The first preseason game of the Atlanta Falcons’ 2018 season is in the books, and it was an overall lousy affair, to be generous, as the Falcons fell to the Jets 0-17. While every loss results in some laments — preferably aided by strong drink — the primary objectives for the first-team in the preseason are to tinker with schemes, knock some rust off, and to head into the locker room injury-free once the clock expires.
But positional battles are also a pivotal aspect of the preseason, and for rookies it presents the opportunity to cement their role in the team’s plans for the season. Let’s take a look at how the Falcons’ first-year players performed in their first game.
The Falcons’ first-round pick had an inauspicious start to the game, a screen pass inside Atlanta’s own 10 that resulted in a tackle for a two-yard loss on the first offensive drive. Ridley did not see much action in this game, but as one of the Falcons’ primary offensive weapons that shouldn’t come as too much of a surprise. Ridley’s role should increase next week.
Ito Smith logged two carries for two yards and a reception for a loss, but received some run as a kick returner that resulted in a nice 25-yard return. He was flagged late in the first quarter for this new, convoluted lowering-the-head rule on a downfield block. Smith features breakaway speed, but it was not on display in this one.
The rookie wide receiver made a very nice play on special teams in the second quarter, rocketing downfield as a gunner on a punt to force a fair catch. He’s very much in the special teams mix, with perhaps some snaps on offense as somewhat of a gadget receiver. The Falcons have also utilized him at cornerback this summer, so his role seems to be as a jack-of-all-trades in different aspects of the game.
Weird game for Oliver, who was tasked with punt return duties for a spell. To say he looked uncomfortable is, well, an understatement. The preseason is all about throwing stuff against the wall to see if it sticks, but let’s hope last night puts an end to the Oliver-as-a-returner experiment. He finished the game with two solo tackles.
In his first action at the NFL level, The D-Battery lived up to his billing as a run-stopping space-eater on the defensive line. Senat showed why the Falcons spent their third-round pick on him during his time on the field, flashing his advanced hand usage to establish leverage and put the kibosh on the rush. It was preseason game one, but Deadrin Senat looked every bit the imposing addition to the defensive tackle rotation that Dan Quinn expects him to be.
We’re all hoping that Duke Riley can turn it around in his sophomore season, but if he continues to scuffle, Foye Oluokun appeared plenty capable filling the role as a linebacker. The rookie from Yale recorded two solo tackles, including a third down stop in the second quarter, and an assist. The Falcons’ defense is deep, and we got a glimpse of what this sixth-round pick can provide should he find himself in a starting role. Foyelicious, indeed.
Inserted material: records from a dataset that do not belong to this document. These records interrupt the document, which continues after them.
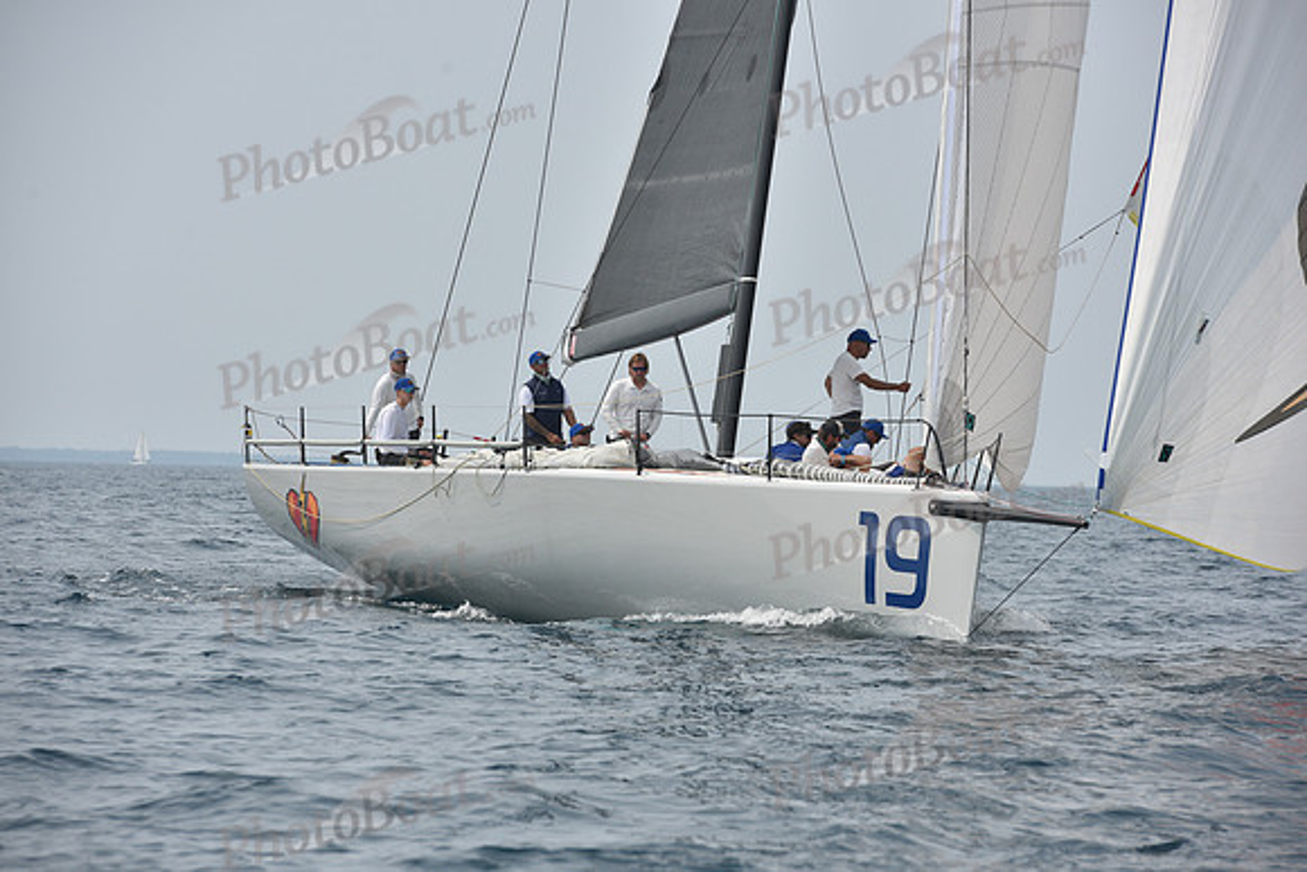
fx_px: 7262
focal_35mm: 200
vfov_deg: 6.9
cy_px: 436
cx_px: 654
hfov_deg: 10.3
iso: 250
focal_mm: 200
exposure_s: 1/1250
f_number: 8
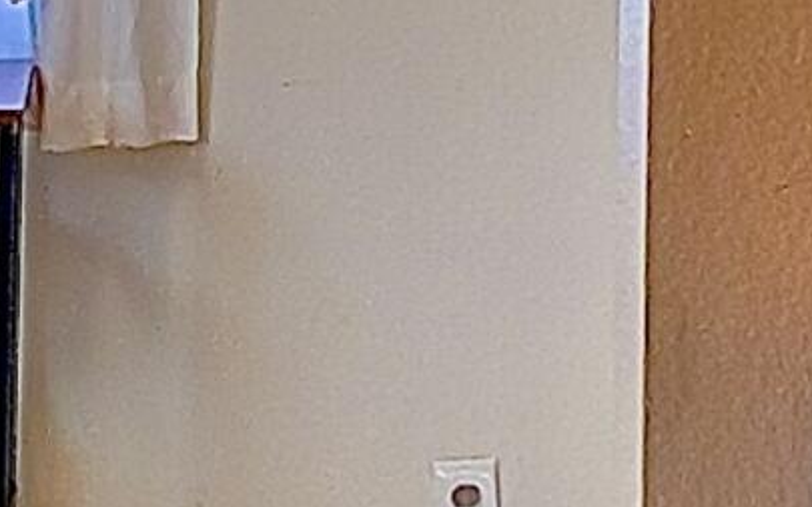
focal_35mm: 102
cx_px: 174
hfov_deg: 20.2
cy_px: -59
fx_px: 2257
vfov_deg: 12.6
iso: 40
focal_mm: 1.57
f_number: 1.8
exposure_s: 1/120
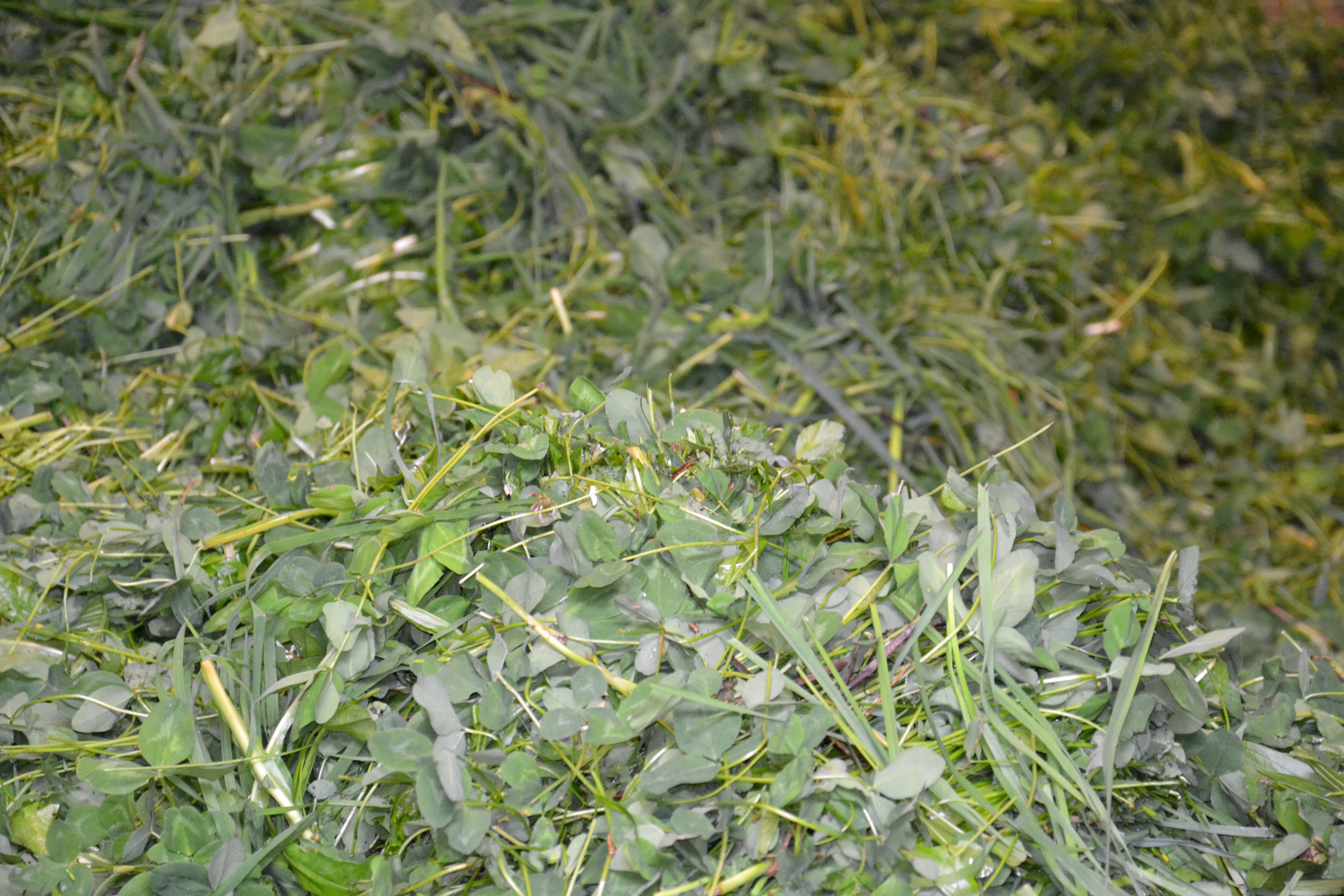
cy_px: 448
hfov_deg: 13.0
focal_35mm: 158
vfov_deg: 8.7
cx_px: 672
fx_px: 5880
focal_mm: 105
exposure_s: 1/60
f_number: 5.6
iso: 2200
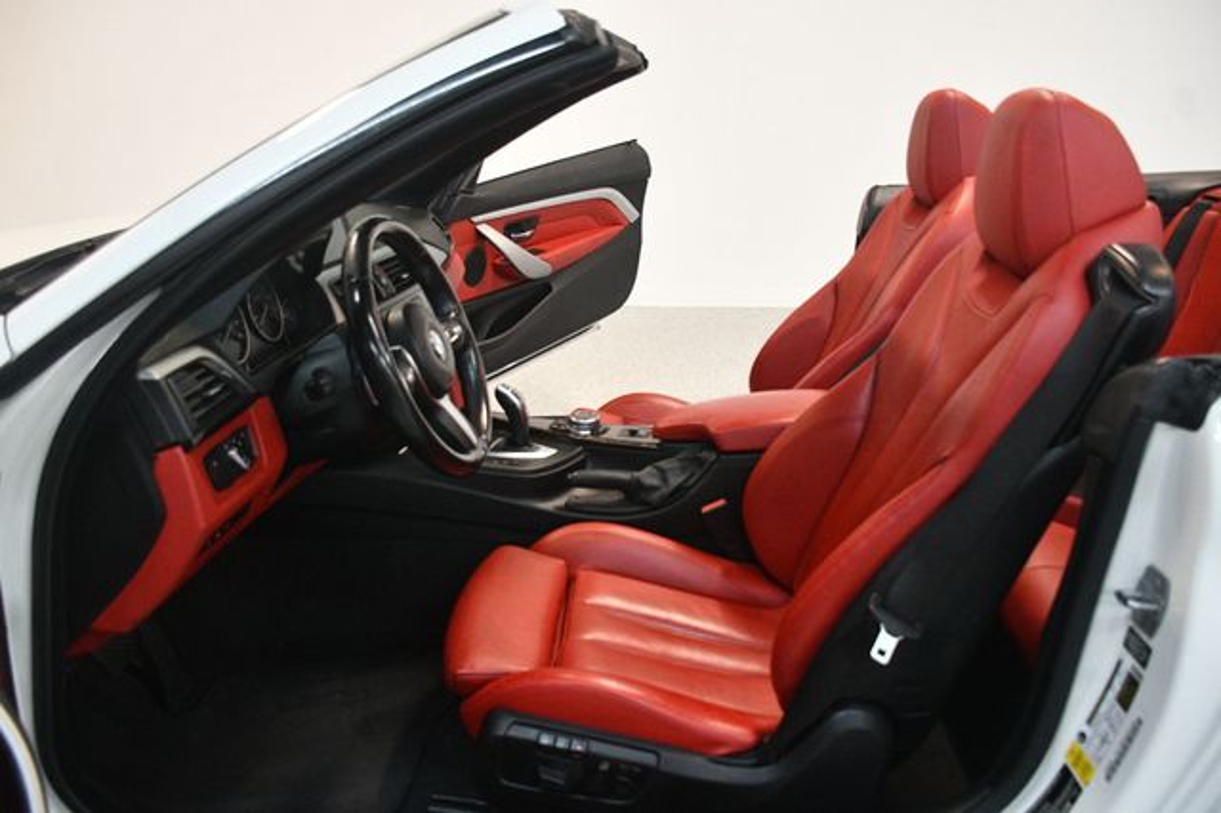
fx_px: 1017
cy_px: 406
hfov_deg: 62.0
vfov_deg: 43.6
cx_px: 610
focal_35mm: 30
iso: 2500
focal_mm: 20
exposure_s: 1/125
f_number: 3.5
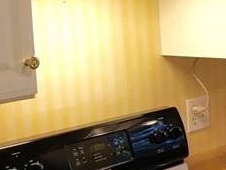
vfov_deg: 11.3
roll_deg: +0.6
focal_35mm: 131
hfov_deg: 13.7
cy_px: 65
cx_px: 386
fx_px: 855
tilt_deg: -7.7
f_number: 2.2
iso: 80
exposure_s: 1/30
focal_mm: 4.15
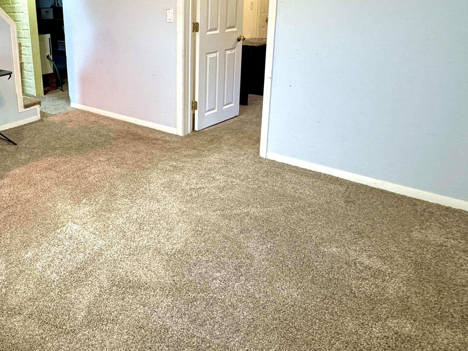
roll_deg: +0.4
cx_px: 103
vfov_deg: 52.5
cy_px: 87
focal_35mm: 25
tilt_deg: -13.7
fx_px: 338
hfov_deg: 64.1
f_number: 2.2
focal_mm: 2.22
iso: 200
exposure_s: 1/60
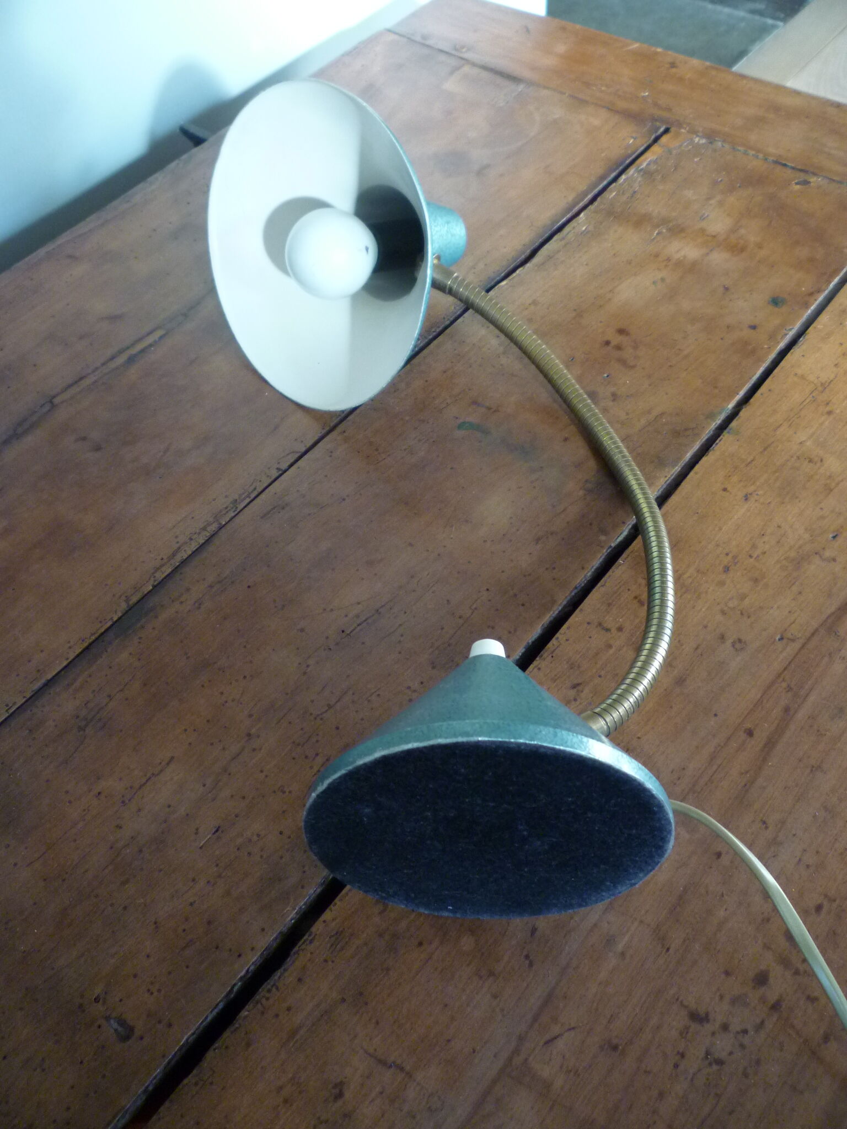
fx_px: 946
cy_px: 564
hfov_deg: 48.2
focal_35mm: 29
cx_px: 424
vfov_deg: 61.7
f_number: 3.3
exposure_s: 1/30
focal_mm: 5.2
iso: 320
Former Virginia quarterback Kurt Benkert played the majority of the second half, which was a good thing because my hands were beginning to shake from first down withdrawals. He began the half by scrambling to his left and dropping an absolute beauty into the hands of Dontez Byrd for a gain of 27 yards. Finally: offense! Benkert has a big arm, and an apparent penchant for the deep ball. He finished his evening 9/17 with 125 yards and an interception.
A recent addition to Atlanta’s squad, Celestin made the most of his snaps in the second half, tallying three solo tackles (two for losses) and a sack. Again: linebacker depth, but Celestin looked very nice in his reserve role.
The undrafted rookie wide receiver out of Cincinnati established an early connection with backup-backup quarterback Kurt Benkert, providing the only offensive spark in a game starved for it. Gray finished the night as Atlanta’s leading receiver, securing four targets for 83 yards, including a 30-yard Benkert pass. We’ll keep a close eye on Devin Gray as the preseason progresses.